特選エンタ「イチオシ書籍」ジェーン・スーさんおすすめの本たち
今回の「あさイチ」特選エンタでは、ジェーン・スーさんがセレクトしたおすすめ書籍が紹介されました。どれも、自分を見つめ直すきっかけや、日々の暮らしに力をくれる本ばかりで、幅広い世代にとって読み応えのあるラインナップです。
・まず紹介されたのは、伊藤亜和さんのデビュー作『存在の耐えられない愛おしさ』。この作品は、クリエイターが文章や画像を投稿できるプラットフォーム「note」で話題となり、多くの人の共感を集めた一冊です。静かで控えめな文章ながら、内側から湧き出るような熱量が感じられる作品で、読む人の心にじんわりと響く内容になっています。書き手の誠実さと感情のゆらぎが、読者の内面と深くつながるような感覚を覚える一冊です。
・次に紹介されたのは、ジェーン・スーさん自身の著書『へこたれてなんかいられない』。コロナ禍を経て、嫌なことも多かった時期に「負けへんで」という気持ちで前を向こうという思いを込めて執筆された本です。ユーモアを忘れず、誠実に、そして軽やかに生き抜くためのヒントがつまっています。日々に疲れたとき、ふと読み返したくなるような心の支えになる本です。
・続いては、アメリカで30万部を突破したベストセラー、グレース・ボニーさんの『自分で「始めた」女たち』。この本は、さまざまな分野で自らの手で仕事を始めた112人の女性へのインタビューをまとめたもので、「好き」を仕事に変えていくためのリアルなアドバイスやインスピレーションに満ちた一冊です。読むことで自分の進みたい方向が見えたり、背中を押してもらえるような力強さがあります。
・また、スタイリスト大草直子さんの『見て触って向き合って 自分らしく着る 生きる』も紹介されました。更年期を迎えた世代に向けて、年齢を重ねた自分の体と心に寄り添うファッションの楽しみ方を提案する内容で、「年をとってもおしゃれは自由でいいんだ」と感じさせてくれます。ライフステージが変化しても自分らしさを保ちたい女性にぴったりの一冊です。

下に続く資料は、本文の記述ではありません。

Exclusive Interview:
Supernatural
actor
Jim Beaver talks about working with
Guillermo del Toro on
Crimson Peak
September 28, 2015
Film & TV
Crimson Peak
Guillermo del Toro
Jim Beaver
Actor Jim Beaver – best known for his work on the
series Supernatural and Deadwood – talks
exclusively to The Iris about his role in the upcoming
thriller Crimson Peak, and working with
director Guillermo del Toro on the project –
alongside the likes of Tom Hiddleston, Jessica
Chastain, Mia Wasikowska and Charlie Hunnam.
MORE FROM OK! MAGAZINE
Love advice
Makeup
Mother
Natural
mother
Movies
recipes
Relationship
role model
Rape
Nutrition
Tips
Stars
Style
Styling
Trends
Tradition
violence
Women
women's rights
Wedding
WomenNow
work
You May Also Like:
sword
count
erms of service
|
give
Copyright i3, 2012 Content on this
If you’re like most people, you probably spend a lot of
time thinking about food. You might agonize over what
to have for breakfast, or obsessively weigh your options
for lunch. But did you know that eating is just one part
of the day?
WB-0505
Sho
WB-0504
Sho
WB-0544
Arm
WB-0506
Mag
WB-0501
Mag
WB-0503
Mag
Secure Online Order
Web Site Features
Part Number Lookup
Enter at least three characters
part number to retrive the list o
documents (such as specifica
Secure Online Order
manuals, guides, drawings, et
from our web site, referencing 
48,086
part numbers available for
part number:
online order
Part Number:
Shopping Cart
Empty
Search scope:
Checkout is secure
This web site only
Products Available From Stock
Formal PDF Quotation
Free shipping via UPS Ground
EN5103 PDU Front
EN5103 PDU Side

・最後に紹介されたのが、美容家神崎恵さんの『一生ものの基礎知識 美容の教科書』。これまでの美容家人生で得た知見をもとに、日常の中で実践できる120の美容のコツを丁寧に解説しています。スキンケアやメイクだけでなく、内面からにじみ出る美しさをどう育てるかという視点があり、年齢や肌質を問わず誰もが取り入れやすい内容です。

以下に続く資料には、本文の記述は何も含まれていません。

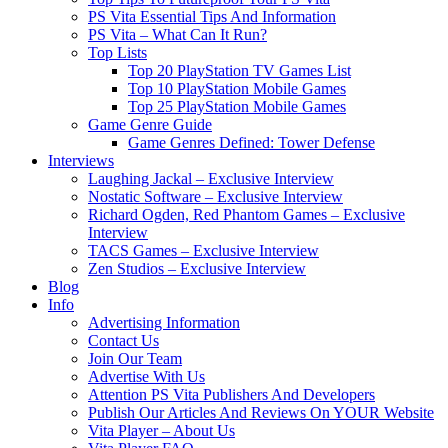
PS Vita Essential Tips And Information
PS Vita – What Can It Run?
Top Lists
Top 20 PlayStation TV Games List
Top 10 PlayStation Mobile Games
Top 25 PlayStation Mobile Games
Game Genre Guide
Game Genres Defined: Tower Defense
Interviews
Laughing Jackal – Exclusive Interview
Nostatic Software – Exclusive Interview
Richard Ogden, Red Phantom Games – Exclusive
Interview
TACS Games – Exclusive Interview
Zen Studios – Exclusive Interview
Blog
Info
Advertising Information
Contact Us
Join Our Team
Advertise With Us
Attention PS Vita Publishers And Developers
Publish Our Articles And Reviews On YOUR Website
Vita Player – About Us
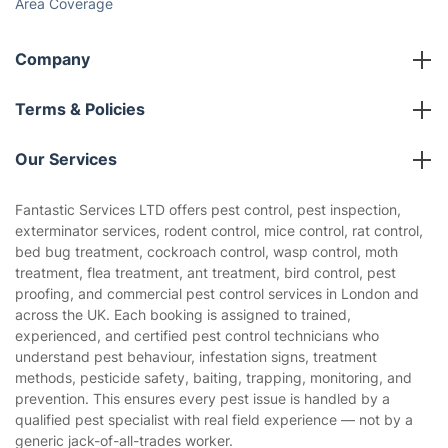
Area Coverage
Company
About us
Terms & Policies
Reviews
Company policies
Our Services
Contact us
Sustainability policy
House Cleaning Services
Fantastic Services LTD offers pest control, pest inspection,
Privacy policy
exterminator services, rodent control, mice control, rat control,
Gardening
bed bug treatment, cockroach control, wasp control, moth
Website’s terms of use
treatment, flea treatment, ant treatment, bird control, pest
Landscaping
proofing, and commercial pest control services in London and
Cookies policy
Tradespeople and Odd Jobs
across the UK. Each booking is assigned to trained,
experienced, and certified pest control technicians who
Builders
understand pest behaviour, infestation signs, treatment
methods, pesticide safety, baiting, trapping, monitoring, and
Removals & storage
prevention. This ensures every pest issue is handled by a
qualified pest specialist with real field experience — not by a
Waste removal
generic jack-of-all-trades worker.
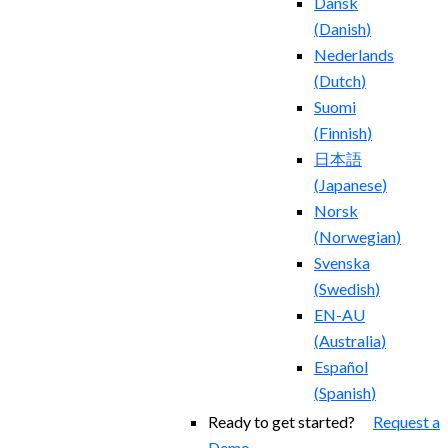
Dansk
(
Danish
)
Nederlands
(
Dutch
)
Suomi
(
Finnish
)
日本語
(
Japanese
)
Norsk
(
Norwegian
)
Svenska
(
Swedish
)
EN-AU
(
Australia
)
Español
(
Spanish
)
Ready to get started?
Request a
Demo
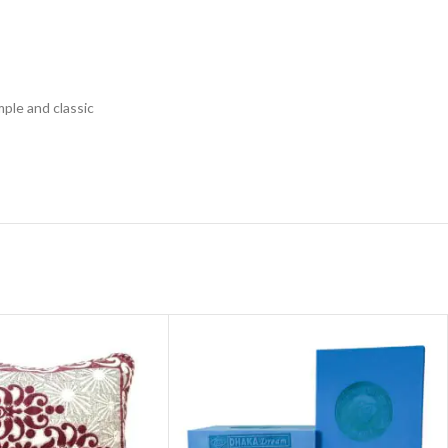
mple and classic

今回の特選エンタでは、表現、暮らし、美容、仕事のすべてを自分らしく楽しむための本たちが並びました。どれも「今の自分を大切にしながら前を向きたい」という方に寄り添ってくれる本です。読書の秋に限らず、日々の暮らしに小さな灯をともしてくれるような一冊との出会いがあるかもしれません。
みんな!グリーンだよ「絵師が描いた園芸の世界〜浮世絵を彩る花々〜」
2025年5月16日放送の『あさイチ』では、「みんな!グリーンだよ」のコーナーで、江戸時代の浮世絵に描かれた草花をテーマに、当時の人々の園芸文化が紹介されました。花に親しんでいた江戸っ子たちの暮らしぶりが浮世絵の中から見えてきます。
・150年以上前に日本を訪れたイギリスの植物学者ロバート・フォーチュンは、日記の中で「日本人は誰もが花を好む」と書き残しています。身分に関係なく花を愛した文化は、当時のヨーロッパとは大きく異なる点だったそうです。庶民の暮らしに花が根づいていたことがうかがえます。
・番組で紹介された歌川広重の「東海道五十三次 丸子」には、中国から伝わったとされる長春バラが描かれており、江戸時代にもバラが身近だったことがわかります。また、広重の別の作品「四季の花園」には、スカシユリやクレマチスなどの花々が色鮮やかに描かれ、四季の移ろいを楽しむ心が表現されています。
・さらに、葛飾北斎の「山満多山」や歌川豊国の「四季花くらべの内 秋」にも多彩な草花が登場します。これらの浮世絵は、単なる美術品ではなく、当時の人々がどんな植物を好んで育て、どのように暮らしに取り入れていたかを映し出す文化的資料でもあります。
・スタジオでは、実際に長春バラやスカシユリが用意され、再現された江戸の竹製じょうろも登場。広重の絵に描かれたじょうろの形状を参考に作られたもので、当時の生活道具の工夫や美意識の高さが感じられるアイテムでした。
・江戸時代の植木鉢も特徴的で、縁に模様が施されたものが多く、見た目にも華やかさがありました。番組では、現代でも楽しめるように、好きな植物を江戸時代風の鉢に植え替えて楽しむ方法も紹介されました。鉢底にネットを敷き、草花用の培養土を入れて植えるだけで、簡単に雰囲気が出せるとのこと。畳や竹製の台に乗せ、衝立を背景に立てると、より一層江戸の園芸気分を味わえるそうです。
このコーナーでは、浮世絵を通して見る江戸の園芸文化と、現代に活かせる花の楽しみ方が紹介され、日本人が昔から自然と共に暮らし、季節を感じてきたことを改めて実感できる内容となりました。絵の中の花が語りかけてくるようなひとときでした。